Degree in a relevant discipline with experience in the Clinical Trial environment required.

Knowledge of ICH/GCP and regulatory guidelines/directives.

Demonstrates analytical approach and anticipation of problems.

Identifies gaps and provides constructive feedback and solutions.

Ability to multi-task effectively and prioritize assignments from multiple sources.

Basic knowledge of clinical research budgets including processing and tracking of site and vendor payments.

Knowledge of study tools including electronic system skills such as CTMS / EDC/ IRT/eTMF.

Knowledge of drug development process.

Proactively shares information, ideas, input, and/or expertise with team members.

Demonstrates concern for high quality outcomes.
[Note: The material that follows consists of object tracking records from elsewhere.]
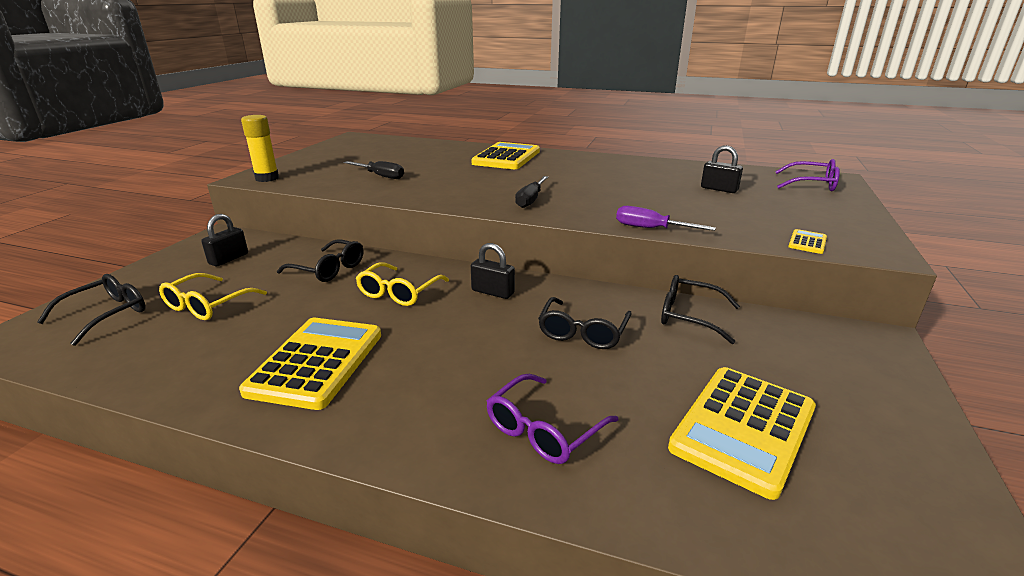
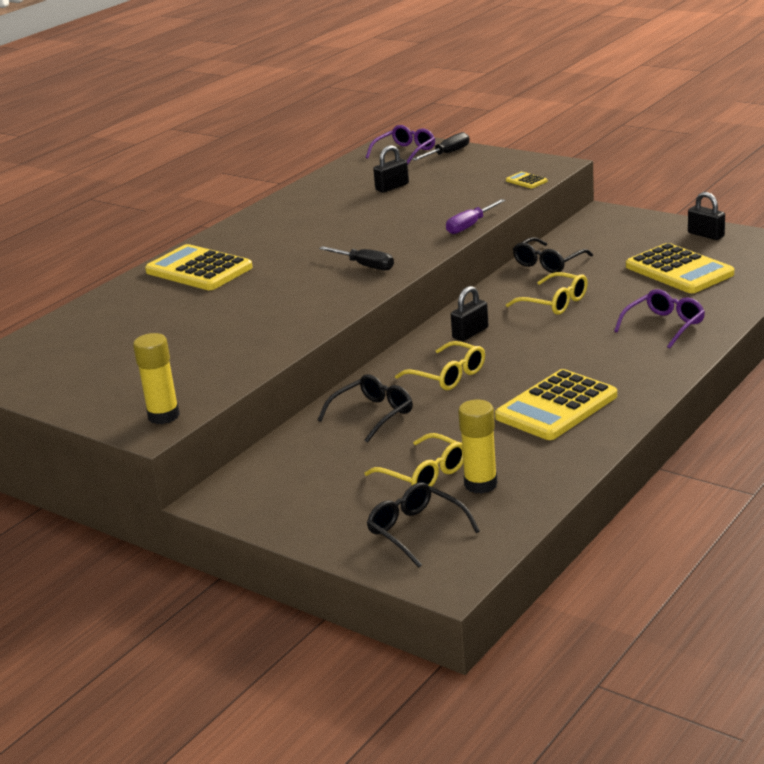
camera: 70 degrees left, 0 degrees up
black padlock [201,214,248,267] -> black padlock moved to [688,192,725,240]
yellow calculator [239,318,381,410] -> yellow calculator turned 75 degrees counterclockwise [495,369,617,440]
black screwdriver [344,161,404,179] -> black screwdriver moved to [412,132,470,161]
purple glasses [487,374,618,464] -> purple glasses turned 105 degrees counterclockwise [614,289,705,349]
black glasses [538,297,632,349] -> yellow glasses [506,272,588,315]
none -> yellow glue stick [458,400,497,494]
Responds flexibly to changing business demands and opportunities, proactively looks for ways to contribute.

Basic understanding of project management desired.

Strong knowledge of MS applications including (but not limited to) MS Project, Word, Excel, PowerPoint.

Strong oral and written skills with proficiency in English.

Excellent organizational skills
Physical Demands / Travel
This position may require up to 25% travel. Some of the travel may be international.

The physical demands here are representative of those that must be met by an employee to successfully perform the essential functions of this job.

Work Environment
This position’s work environment is based in the field and in a typical office setting.

The work environment characteristics described here are representative of those encountered by an employee while performing the essential functions of this job.

  • To perform this job successfully, an individual must be able to perform each roles and responsibilities satisfactorily. The requirements listed above are representative of the knowledge, skill, and/or ability required. Reasonable accommodations may be made to enable individuals with disabilities to perform the essential functions.